• Task list
**1)** Summarize the text on multi-tier caching in two sentences.
**2)** Continue the text on multi-tier caching from its last line.

++++ Document section

Request → L1 Cache (Memory) → L2 Cache (Redis) → Database
           (`<1ms)              (1-5ms)           (50ms`+)

Cache Tiers:


// L1: Local memory cache
localCache := cache.NewInMemory()
 
// L2: Distributed Redis cache
redisCache := cache.NewRedis(redisClient)
 
// L3: Database
db := database.FromContext(ctx)
 
func GetProduct(ctx context.Context, sku string) (*Product, error) {
    // L1
    if p, err := localCache.Get(sku); err == nil {
        return p, nil
    }
    
    // L2
    if p, err := redisCache.Get(ctx, sku); err == nil {
        localCache.Set(sku, p)
        return p, nil
    }
    
    // L3
    p := db.GetProduct(sku)
    redisCache.Set(ctx, sku, p, 1*time.Hour)
    localCache.Set(sku, p)
    return p, nil
}

Cache Invalidation


// Invalidate on write
func UpdateProduct(ctx context.Context, product *Product) error {
    err := db.Update(product)

++++++++
++++ Provided data

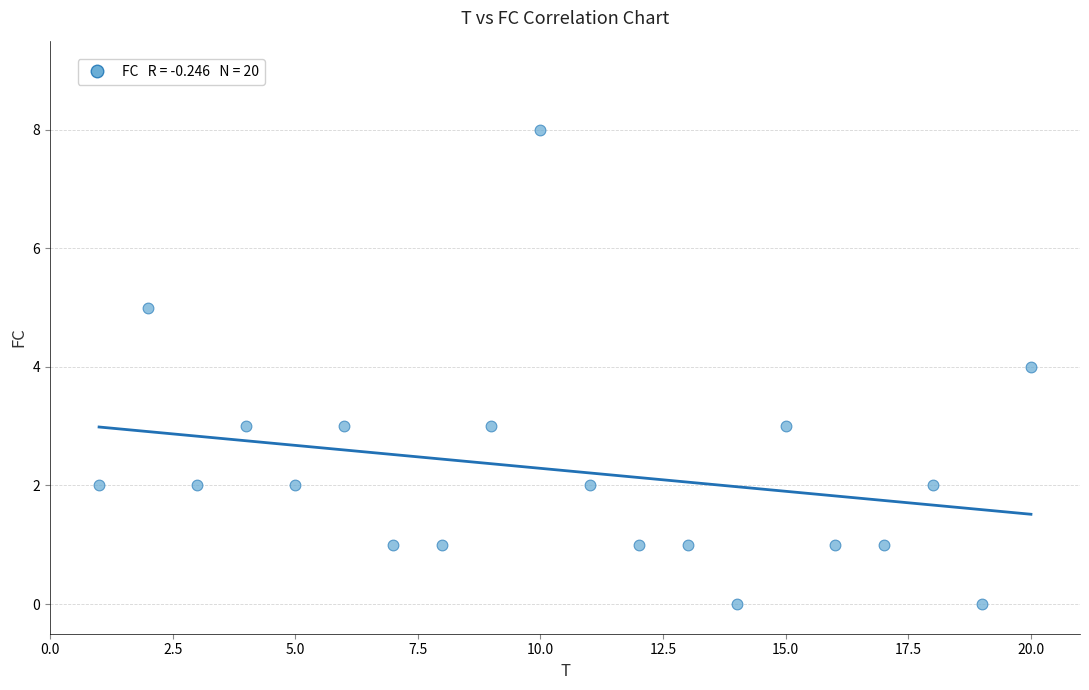

What is the range of X values (max minus min)?

19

++++++++

• Activity answers
**1)** A request is served first from an in-memory L1 cache (under 1 ms), then from an L2 Redis cache (1–5 ms), and last from the database (50 ms or more). The GetProduct function checks the tiers in that order: a Redis hit is copied into the local cache, and a product read from the database is stored in Redis for one hour and in the local cache.

**2)**
    if err == nil {
        cache.Delete(ctx, fmt.Sprintf("product:%s", product.SKU))
    }
    return err
}
 
// TTL-based expiration (preferred)
cache.Set(ctx, key, value, 5*time.Minute)  // Auto-expire

Infrastructure Optimization

Resource Limits


platform:
  resources:
    requests:
      cpu: 500m       # Guaranteed
      memory: 512Mi
    limits:
      cpu: 2000m      # Maximum
      memory: 2Gi

Activity Worker Tuning


temporal:
  activity_workers: 10           # Parallel activities
  max_concurrent_activities: 100
  activity_heartbeat_timeout: 30s

Database Optimization


-- Monitor connection usage
SELECT count(*) FROM pg_stat_activity;
 
-- Monitor cache hit ratio (target: `>99%`)
SELECT
  heap_blks_hit / (heap_blks_hit + heap_blks_read) AS cache_hit_ratio
FROM pg_statio_user_tables;

Benchmarking

Benchmark Activity Performance


func BenchmarkValidateOrder(b *testing.B) {
    db := setupBenchmarkDB()
    input := &ValidateOrderInput{OrderID: "test-123"}
    
    b.ResetTimer()
    for i := 0; i < b.N; i++ {
        ValidateOrder(context.Background(), input)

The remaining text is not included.